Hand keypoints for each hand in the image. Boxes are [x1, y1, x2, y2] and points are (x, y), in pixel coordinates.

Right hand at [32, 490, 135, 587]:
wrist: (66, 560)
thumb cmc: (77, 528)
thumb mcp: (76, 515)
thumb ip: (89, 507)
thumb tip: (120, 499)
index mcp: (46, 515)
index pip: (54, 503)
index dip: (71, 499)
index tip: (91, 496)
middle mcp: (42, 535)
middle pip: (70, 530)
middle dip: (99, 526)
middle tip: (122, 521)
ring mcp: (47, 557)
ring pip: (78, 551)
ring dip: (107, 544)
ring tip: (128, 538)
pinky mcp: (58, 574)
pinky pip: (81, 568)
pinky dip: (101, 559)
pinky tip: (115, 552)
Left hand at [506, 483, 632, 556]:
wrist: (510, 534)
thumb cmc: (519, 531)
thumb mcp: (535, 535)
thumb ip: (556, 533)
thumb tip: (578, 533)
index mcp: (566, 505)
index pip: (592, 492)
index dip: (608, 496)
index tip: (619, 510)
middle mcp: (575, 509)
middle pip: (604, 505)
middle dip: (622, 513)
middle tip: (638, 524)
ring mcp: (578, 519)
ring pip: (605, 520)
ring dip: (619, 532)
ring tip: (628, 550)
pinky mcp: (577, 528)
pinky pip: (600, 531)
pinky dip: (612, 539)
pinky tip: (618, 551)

--*--

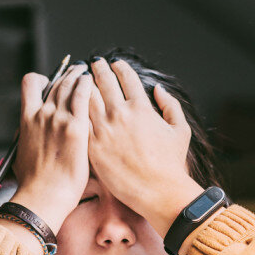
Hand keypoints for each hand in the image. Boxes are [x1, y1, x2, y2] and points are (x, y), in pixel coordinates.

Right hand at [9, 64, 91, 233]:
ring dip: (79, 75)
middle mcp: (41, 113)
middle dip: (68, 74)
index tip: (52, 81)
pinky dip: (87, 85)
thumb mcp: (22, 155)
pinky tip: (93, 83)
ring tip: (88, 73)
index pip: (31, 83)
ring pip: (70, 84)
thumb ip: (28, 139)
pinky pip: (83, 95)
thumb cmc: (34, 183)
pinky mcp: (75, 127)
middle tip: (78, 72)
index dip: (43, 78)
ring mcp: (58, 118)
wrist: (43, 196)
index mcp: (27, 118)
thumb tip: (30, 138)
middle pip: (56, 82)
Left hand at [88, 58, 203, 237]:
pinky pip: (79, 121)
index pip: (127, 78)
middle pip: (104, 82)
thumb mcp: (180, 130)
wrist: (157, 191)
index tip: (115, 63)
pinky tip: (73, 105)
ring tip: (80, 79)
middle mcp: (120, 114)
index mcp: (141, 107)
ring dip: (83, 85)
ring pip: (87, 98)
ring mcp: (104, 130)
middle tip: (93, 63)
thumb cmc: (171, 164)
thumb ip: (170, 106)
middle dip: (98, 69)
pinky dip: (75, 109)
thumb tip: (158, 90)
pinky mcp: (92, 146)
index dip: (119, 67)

--*--

**YOUR GOAL**.
Within the listing above, locate the line containing "ring dip: (83, 85)" and the line containing "index dip: (119, 67)". Reproduce those two lines and all lines between them exactly, with nothing added.

**EXERCISE SOLUTION**.
ring dip: (83, 85)
ring pip: (87, 98)
ring mcp: (104, 130)
middle tip: (93, 63)
thumb cmc: (171, 164)
thumb ip: (170, 106)
middle dip: (98, 69)
pinky dip: (75, 109)
thumb tip: (158, 90)
pinky mcp: (92, 146)
index dip: (119, 67)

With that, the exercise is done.